O medíocre medo

Um dia chegaria a guerra. Primeiro sob a forma de belgas espavoridos, que fugiam do Congo, os seus carros apinhados com tudo quanto podiam trazer, desorientados, a caminho de salvarem a pele. Não sei porque passaram por Malanje. Talvez, suponho hoje, por causa da companhia belga do algodão, a Cotonang, onde o meu avô trabalhava.
Sei que foi a primeira vez eu, um miúdo com onze anos, habituado à vivência pacífica da minha rua, que era o único mundo de todos os mundos e mais a escola, senti o que era o "poder branco" a escaqueirar-se como uma jarra de porcelana que das mãos se soltasse. E o espanto de todos pela fragilidade de um sistema que eu nunca tinha percebido que era colonial, porque na escola se estudavam os afluentes do rio Tejo, as linhas ferroviárias do Douro, e coisas como Dadrá e Ngar Aveli, o Afonso de Albuquerque, os Bijagós e o rio Rovuma que nascia no Largo do Niassa.
Mas ei-los, os que até ali dominavam e mandavam sobre o indigenato e seu trabalho, a escaparam-se como coelhos, assustadiços aos primeiros tiros.
Em casa supunha-se, porém, que aquilo não era connosco. Porque os belgas eram uns negreiros e nós tínhamos mestiçado. Porque aquela era a nossa terra, e o Congo belga tinha sido uma coutada do Rei Leopoldo.
Pela hora do jantar ouvia-se, no entanto, Rádio Brazzaville, o local do sinal marcado com um risquinho a tinta no quadrante do rádio a válvulas, em onda curta e um ambiente pesado, sombrio, cerrava a cara dos mais velhos.
Um dia fomos convocados para ir para o Campo de Aviação, um pedaço de terra batida, sem asfalto, mais um casinhoto de fazia de hangar de uma pequena avioneta ocasional. Colocados em oblíquo à pista os automóveis, os seus faróis iluminavam-na para que, naquele inquieto anoitecer, ele pudesse aterrar entre o troar medonho dos seus motores a hélice e a nuvem de pó quando as rodas tocaram o chão. Tubular, ovóide, estranho pássaro, o avião, um Nord Atlas, murmurava-se, vinha carregado de armamento para o Quartel.
Foi então o tempo da revolta da Baixa do Cassanje o morticínio a que se seguiria o morticínio. A chegada dos Caçadores Especiais. 

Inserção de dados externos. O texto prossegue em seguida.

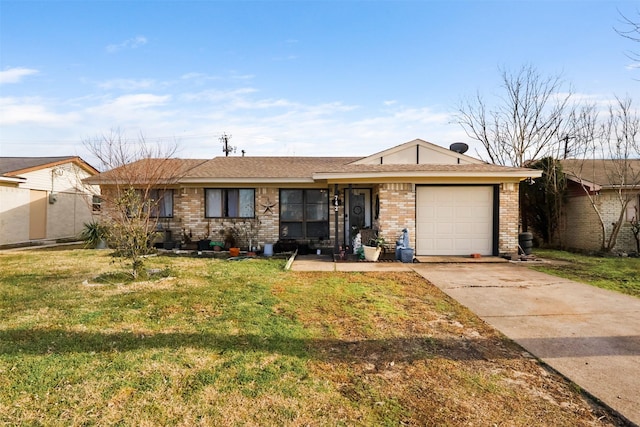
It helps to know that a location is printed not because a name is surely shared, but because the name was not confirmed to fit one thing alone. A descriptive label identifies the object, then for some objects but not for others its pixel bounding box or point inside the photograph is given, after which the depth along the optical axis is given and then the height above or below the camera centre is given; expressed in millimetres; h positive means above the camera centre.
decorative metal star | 12922 +392
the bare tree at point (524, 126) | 18156 +4925
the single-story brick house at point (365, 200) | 11000 +591
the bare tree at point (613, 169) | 12992 +2030
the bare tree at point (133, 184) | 7367 +1115
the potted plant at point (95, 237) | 13362 -813
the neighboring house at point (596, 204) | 13250 +482
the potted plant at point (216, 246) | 12578 -1069
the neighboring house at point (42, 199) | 14422 +781
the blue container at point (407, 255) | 10469 -1144
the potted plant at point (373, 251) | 10539 -1031
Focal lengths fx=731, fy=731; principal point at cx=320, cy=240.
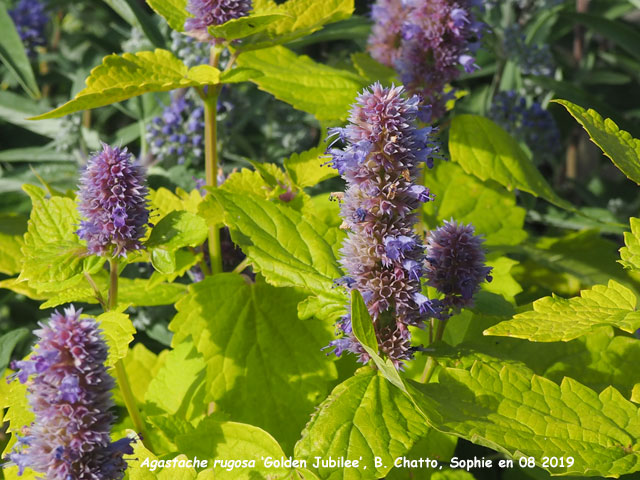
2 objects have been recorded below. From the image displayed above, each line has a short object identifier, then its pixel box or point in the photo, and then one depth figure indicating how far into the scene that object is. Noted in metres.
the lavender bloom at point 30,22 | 2.68
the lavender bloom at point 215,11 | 1.37
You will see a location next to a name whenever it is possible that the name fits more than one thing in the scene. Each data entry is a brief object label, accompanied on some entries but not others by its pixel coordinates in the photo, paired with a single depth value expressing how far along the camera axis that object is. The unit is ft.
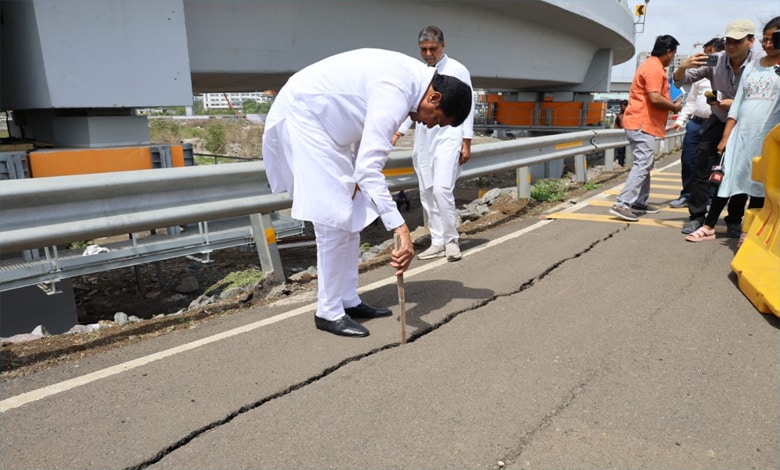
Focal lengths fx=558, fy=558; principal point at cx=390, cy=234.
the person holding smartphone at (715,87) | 16.84
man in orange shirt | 20.10
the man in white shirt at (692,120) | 22.65
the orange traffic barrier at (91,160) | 21.25
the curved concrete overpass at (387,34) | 28.30
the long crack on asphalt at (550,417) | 7.09
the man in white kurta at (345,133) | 9.59
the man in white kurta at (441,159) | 16.19
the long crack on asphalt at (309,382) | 7.21
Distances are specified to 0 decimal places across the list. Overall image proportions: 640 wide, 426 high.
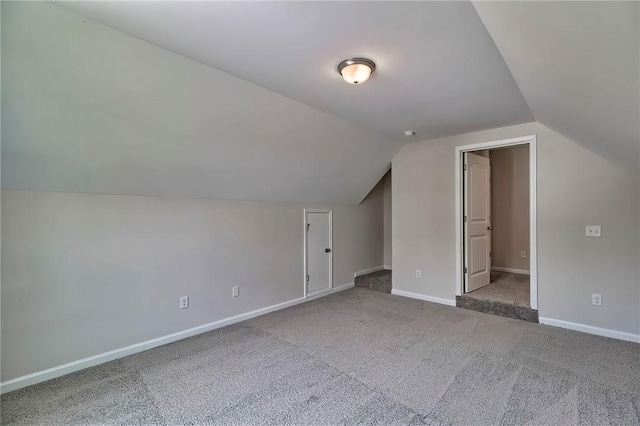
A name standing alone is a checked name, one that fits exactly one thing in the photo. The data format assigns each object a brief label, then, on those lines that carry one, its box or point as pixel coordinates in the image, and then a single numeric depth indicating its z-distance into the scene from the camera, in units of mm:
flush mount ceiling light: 2090
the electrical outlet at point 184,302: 3025
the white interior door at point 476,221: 4070
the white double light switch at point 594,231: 3064
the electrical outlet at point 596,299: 3059
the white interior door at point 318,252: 4336
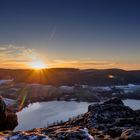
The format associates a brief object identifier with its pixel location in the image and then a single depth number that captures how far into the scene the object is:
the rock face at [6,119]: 23.96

Ainda hoje tenho estampado no interior da alma o medo, o horrível e medíocre medo. Quando ficava sozinho em casa. Quando, caindo sobre os telhados de zinco, as mangas, tudo pareciam estrondos de explosões. Dos faróis dos jeeps à noite. Do ladrar de uma metralhadora pesada no quartel. Do que se dizia no dia seguinte que tinha sucedido, o fruto negro, estraçalhado à bala, da caçada da noite anterior.  De quando soube que tinham arrancado os olhos a um "fubeiro" que trabalhara na loja do lado, por vingança ou já por coisa algum, saciada a raiva ancestral naquele ou em qualquer outro.